Dünya

2028'de dünyanın en zengin ülkesi kim olacak?

Birleşik Krallık merkezli ekonomik düşünce kuruluşu Adam Smith Enstitüsü'nün araştırmasına göre, Avrupa'da milyoner oranında en büyük artışın yaşanacağı üç ülke belirlendi. Bu ülkeler arasında Türkiye, Rusya ve İsveç ilk sıralarda yer alıyor.

Abone Ol

Adam Smith Enstitüsü'nün 36 ülkeyi kapsayan "Milyoner Takip Raporu"na göre, Türkiye 2028 yılına kadar milyoner oranında yüzde 34'lük bir artışla Avrupa'nın en hızlı büyüyen ülkesi olacak. Araştırmada, nakit, hisse senedi, emlak ve özel emeklilik fonları gibi tüm varlık sınıflarını kapsayan net servete sahip kişilerin sayısının artması öngörülüyor.

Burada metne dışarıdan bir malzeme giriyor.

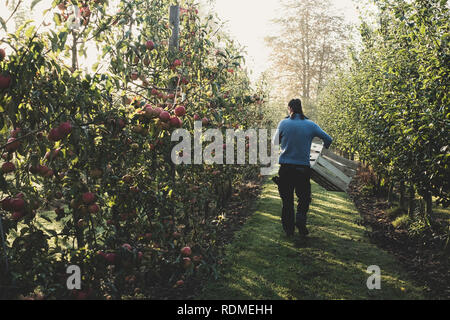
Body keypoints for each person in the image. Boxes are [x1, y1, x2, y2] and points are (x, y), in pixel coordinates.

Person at [273, 99, 333, 237]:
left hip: (286, 168)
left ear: (290, 109)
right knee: (304, 198)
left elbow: (275, 142)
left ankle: (289, 230)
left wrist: (285, 141)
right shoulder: (310, 125)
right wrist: (322, 152)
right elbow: (328, 139)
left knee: (287, 200)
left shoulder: (283, 123)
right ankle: (300, 218)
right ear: (301, 108)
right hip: (302, 169)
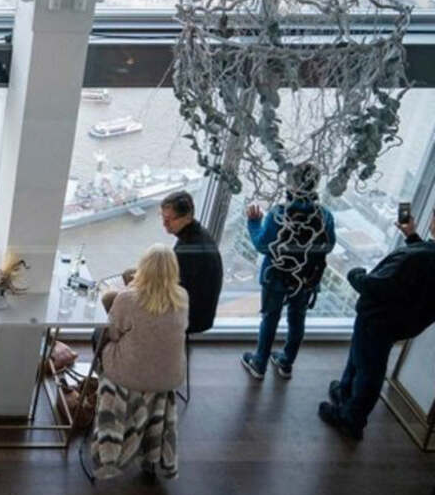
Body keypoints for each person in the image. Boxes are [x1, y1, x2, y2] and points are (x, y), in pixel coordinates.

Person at [318, 208, 435, 441]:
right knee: (360, 358)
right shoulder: (425, 254)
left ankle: (352, 419)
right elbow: (423, 270)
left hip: (380, 320)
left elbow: (377, 285)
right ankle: (346, 393)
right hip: (403, 321)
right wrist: (412, 236)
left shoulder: (416, 258)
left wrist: (355, 274)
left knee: (369, 369)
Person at [90, 244, 188, 481]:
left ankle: (101, 390)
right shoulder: (182, 297)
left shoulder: (128, 298)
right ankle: (151, 453)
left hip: (129, 374)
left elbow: (113, 334)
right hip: (169, 376)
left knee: (98, 334)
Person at [242, 163, 337, 380]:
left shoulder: (279, 214)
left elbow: (263, 245)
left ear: (290, 185)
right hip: (307, 278)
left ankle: (260, 363)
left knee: (270, 318)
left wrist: (253, 223)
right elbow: (329, 245)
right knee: (297, 319)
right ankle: (286, 362)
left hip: (276, 277)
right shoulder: (325, 216)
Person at [160, 191, 223, 334]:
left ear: (187, 218)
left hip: (191, 317)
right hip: (203, 313)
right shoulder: (199, 234)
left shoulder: (188, 250)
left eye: (170, 219)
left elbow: (171, 289)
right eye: (163, 217)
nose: (164, 223)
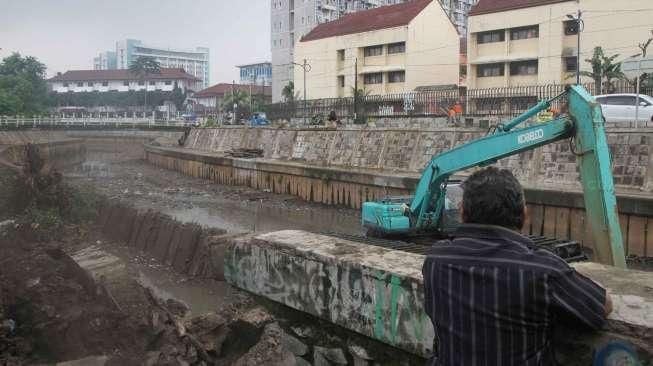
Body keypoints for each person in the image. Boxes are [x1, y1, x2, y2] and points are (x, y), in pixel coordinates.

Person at [422, 167, 612, 366]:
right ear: (524, 214)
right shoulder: (542, 269)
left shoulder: (436, 259)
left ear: (462, 212)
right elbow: (601, 306)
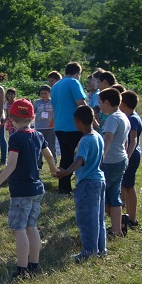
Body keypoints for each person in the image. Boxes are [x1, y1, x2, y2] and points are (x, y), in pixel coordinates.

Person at [0, 99, 59, 279]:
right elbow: (49, 155)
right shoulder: (38, 135)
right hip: (37, 189)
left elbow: (11, 165)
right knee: (32, 226)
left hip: (22, 191)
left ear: (11, 118)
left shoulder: (15, 138)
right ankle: (34, 264)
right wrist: (54, 170)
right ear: (32, 117)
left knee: (19, 229)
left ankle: (22, 268)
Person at [53, 106, 106, 262]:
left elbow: (80, 159)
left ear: (77, 121)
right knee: (98, 218)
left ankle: (89, 251)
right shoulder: (98, 136)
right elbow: (101, 157)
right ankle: (101, 249)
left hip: (87, 184)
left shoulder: (85, 140)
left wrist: (66, 172)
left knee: (87, 218)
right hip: (99, 180)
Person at [51, 62, 89, 194]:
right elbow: (81, 104)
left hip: (59, 126)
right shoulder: (74, 82)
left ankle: (64, 187)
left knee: (66, 157)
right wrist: (92, 122)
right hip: (74, 126)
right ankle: (83, 185)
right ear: (78, 73)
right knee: (81, 156)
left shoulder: (55, 86)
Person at [97, 88, 130, 239]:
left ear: (107, 102)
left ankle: (100, 230)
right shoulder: (123, 116)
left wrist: (101, 157)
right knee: (115, 196)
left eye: (100, 102)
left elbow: (108, 138)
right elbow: (126, 140)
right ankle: (117, 230)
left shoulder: (111, 119)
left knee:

Küresel Servet Artışı: Türkiye Önde

UBS Küresel Servet Raporu 2024'teki veriler, Türkiye'nin kişisel servet artışında olağanüstü bir büyüme yaşadığını ortaya koyuyor. Raporda, 2022-2023 yılları arasında yetişkin başına düşen servette yüzde 157'nin üzerinde bir artış kaydedildiği ve bu oranın diğer tüm ülkelerin çok ötesinde olduğu vurgulanıyor. Türkiye'nin ardından Katar ve Rusya yüzde 20'ye yakın bir artış gösterirken, Güney Afrika yüzde 16, İsrail ise yüzde 14 ile sıralanıyor.

Zor Ekonomik Şartlara Rağmen Büyüme

Türkiye'deki yüksek enflasyon oranı şu anda yüzde 72 seviyesinde ve bu durum, ülkenin 85 milyonluk nüfusu için alım gücünü ciddi şekilde düşürmüş durumda. Ancak gayrimenkul gibi varlık sahibi olan Türkler, enflasyonun bu varlıkların değerini artırmasıyla birlikte servetlerinde büyüme yaşadı.

Rusya, Ukrayna'daki savaş ve ağır ekonomik yaptırımlara rağmen, yüzde 23'lük bir artışla Avrupa'da en fazla milyoner yaratacak ikinci ülke olarak öne çıkıyor. İsveç ise en büyük üçüncü artışın yaşanacağı ülke olacak.

Birleşik Krallık ve Hollanda Geriliyor

Raporda, Birleşik Krallık ve Hollanda'nın milyoner oranı açısından en kötü performans gösteren ülkeler olduğu belirtiliyor. Birleşik Krallık'ta yüzde 20, Hollanda'da ise yüzde 5'lik bir düşüş öngörülüyor. 

Adam Smith Enstitüsü'ne göre, Birleşik Krallık'taki bu düşüşün nedenleri arasında yüksek vergiler, donmuş miras vergisi eşikleri, sermaye kazançlarındaki olası artış ve "non-dom" rejiminin kaldırılması gibi faktörler yer alıyor.